The Court has made an initial review of Johnson's claims and determined that, accepting Johnson's allegations as true, his claims do not lack merit on their face. It appears that further factual development of Johnson's claims "might be fruitful." However, the Court cannot make determinations as to the merits of Johnson's claims because the trial evidence and testimony are missing from the record. For instance, a meaningful sufficiency-of-the-evidence review cannot take place without a trial transcript. See Magouirk, 144 F.3d at 362. Rather, Johnson's claims must be evaluated in the context of the evidence and testimony adduced at trial. See id. The Court requires a trial record to properly do so. The record need be supplemented only with those materials necessary for review of the petitioner's claims. See Tabler v. Stephens, 588 Fed. Appx. 297 (5th Cir. 2014), rev'd in other part, 591 Fed. Appx. 281 (5th Cir. 2015).
Therefore, the trial transcript and evidence must be reconstructed sufficiently for the Court to review Johnson's claims. To that end, an attorney will be appointed to represent Johnson.
IT IS ORDERED that the Office of the Federal Public Defender is appointed to represent Johnson in all further proceedings through the evidentiary hearing in this matter.
IT IS ORDERED that, on or before August 30, 2019, the parties must file with the Court any trial excerpts in their possession.
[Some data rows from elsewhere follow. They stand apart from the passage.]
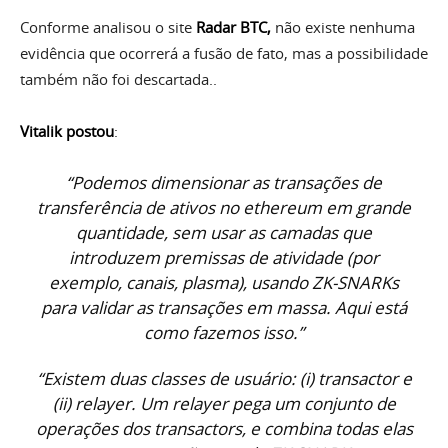
Conforme analisou o site
Radar BTC
,
não existe nenhuma
evidência que ocorrerá a fusão de fato, mas a possibilidade
também não foi descartada..
Vitalik postou
:
“Podemos dimensionar as transações de
transferência de ativos no ethereum em grande
quantidade, sem usar as camadas que
introduzem premissas de atividade (por
exemplo, canais, plasma), usando ZK-SNARKs
para validar as transações em massa. Aqui está
como fazemos isso.”
“Existem duas classes de usuário: (i) transactor e
(ii) relayer. Um relayer pega um conjunto de
operações dos transactors, e combina todas elas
Each party shall state in writing whether they stipulate as to the accuracy of each transcript and excerpt.
IT IS ORDERED that, on or before August 30, 2019, the parties must file with the Court any evidence that was adduced at trial, or copies thereof, including the report from the forensic pathologist. Each side shall state in writing whether they stipulate as to the accuracy of each piece of evidence submitted to the Court.
IT IS ORDERED that, on or before August 30, 2019, to the extent the parties cannot provide evidence or copies thereof, they will stipulate to a detailed description of each piece of unfound evidence that was introduced at trial.
IT IS ORDERED that, on or before September 30, 2019, the Respondent shall obtain from the state trial judge a written recollection of the testimony and evidence adduced at trial, for every witness who is unavailable and every piece of evidence that cannot be provided, and shall file that writing with the Court.
IT IS ORDERED that, for every trial transcript or item of evidence not provided, the parties may-in lieu of calling a witness, describing the evidence, or providing a written recollection from the trial judge-jointly stipulate in writing that such testimony or evidence is not relevant to this habeas proceeding. Such stipulations are due on or before September 30, 2019.
To the extent the parties cannot provide transcripts or excerpts of testimony and/or cannot stipulate to the accuracy of the transcripts and excerpts, a hearing will be held at which every witness who testified at trial and whose trial transcripts cannot be found, will testify as to what they said at trial. Accordingly, IT IS ORDERED that on or before August 30, 2019, Counsel shall file the names of any trial witnesses who are no longer available and the reason for their unavailability.
THUS DONE AND SIGNED in Alexandria, Louisiana on this 14th day of June, 2019.